Acórdão nº 2883/4.8TTLSB.L2-4 de Court of Appeal of Lisbon (Portugal), 15 de Junho de 2016

Magistrado ResponsávelMARIA JO
Data da Resolução15 de Junho de 2016
EmissorCourt of Appeal of Lisbon (Portugal)

Decisão Texto Parcial:

Acordam os Juízes, do Tribunal da Relação de Lisboa.

I-Relatório: 1- AA, 2- BB, 3- CC, 4- DD, 5- EE, 6- FF, 7- GG, 8- HH, 9- II, 10- JJ, 11- LL, 12- MM, 13- NN, 14- OO, 15- PP, 16- QQ, 17- RR, 18- SS, 19- TT, 20- UU, 21- VV, 22- XX, 23- ZZ, e 24- AAA, intentaram a presente acção declarativa de condenação contra Metropolitano de Lisboa, E.P.

, formulando os seguintes pedidos: a.-A fazer terminar de imediato a cessação do pagamento dos complementos de reforma dos autores, retomando o seu pagamento nos termos oportunamente acordados e praticados até Dezembro de 2013; b.-A pagar a cada um dos autores o montante correspondente à soma de todos os complementos de pensões de reforma a partir de Janeiro de 2014 e até ao momento da sentença tenha deixado de pagar a cada um dos autores, nos valores supra indicados, acrescidos de juros de mora desde a data de vencimento de cada um até integral pagamento; c.-A pagar a cada um dos autores, a título de indemnização por danos morais, o montante que vier a ser liquidado e decidido na sentença, igualmente acrescido dos competentes juros de mora desde a data da citação até integral pagamento.

Alegaram como fundamento do pedido a inconstitucionalidade material do art. 75º da Lei do Orçamento de Estado de 2014 que determinou a suspensão do pagamento dos complementos de pensão previstos no AE, por violação o direito à contratação colectiva (art. 56º nº 3CRP), do princípio da protecção da confiança e da segurança jurídica ínsito na ideia de Estado de Direito consagrada no art. 2º, pela ausência de necessidade de adequação e de proporcionalidade de tal medida e por violação do princípio da igualdade (art. 13º da CRP).

A ré contestou por impugnação, concluindo pela absolvição do pedido.

Foi proferido saneador sentença que julgou a acção improcedente e absolveu a R. dos pedidos.

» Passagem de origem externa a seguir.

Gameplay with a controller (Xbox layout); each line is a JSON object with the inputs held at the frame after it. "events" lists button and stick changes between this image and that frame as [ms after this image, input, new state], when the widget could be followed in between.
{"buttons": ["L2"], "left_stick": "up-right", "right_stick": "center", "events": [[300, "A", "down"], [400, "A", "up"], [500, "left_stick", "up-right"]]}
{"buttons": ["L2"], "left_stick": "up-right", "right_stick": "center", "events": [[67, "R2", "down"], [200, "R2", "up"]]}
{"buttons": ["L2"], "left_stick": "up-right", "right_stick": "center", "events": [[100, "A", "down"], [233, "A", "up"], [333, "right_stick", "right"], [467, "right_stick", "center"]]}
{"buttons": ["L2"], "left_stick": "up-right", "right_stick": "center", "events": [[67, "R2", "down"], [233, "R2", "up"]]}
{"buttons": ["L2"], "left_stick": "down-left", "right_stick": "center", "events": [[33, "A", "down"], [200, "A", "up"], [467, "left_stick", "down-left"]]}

Inconformados, apelaram os AA., cujas alegações culminam nas seguintes conclusões: (…) Termos em que, deve o presente recurso ser julgado totalmente procedente e, consequentemente, deve a sentença recorrida ser revogada e assim: a)Ser a presente acção julgada procedente com a consequente condenação da Ré no pedido e respectivas custas; b)Quando assim se não entender, deve ser proferido despacho saneador seleccionando todos os factos relevantes segundo as diversas soluções plausíveis de Direito e seguindo-se depois para a fase de julgamento; c)Em qualquer caso, deve ser fixado o valor de 30.000,01 à presente causa, com as respectivas consequências legais.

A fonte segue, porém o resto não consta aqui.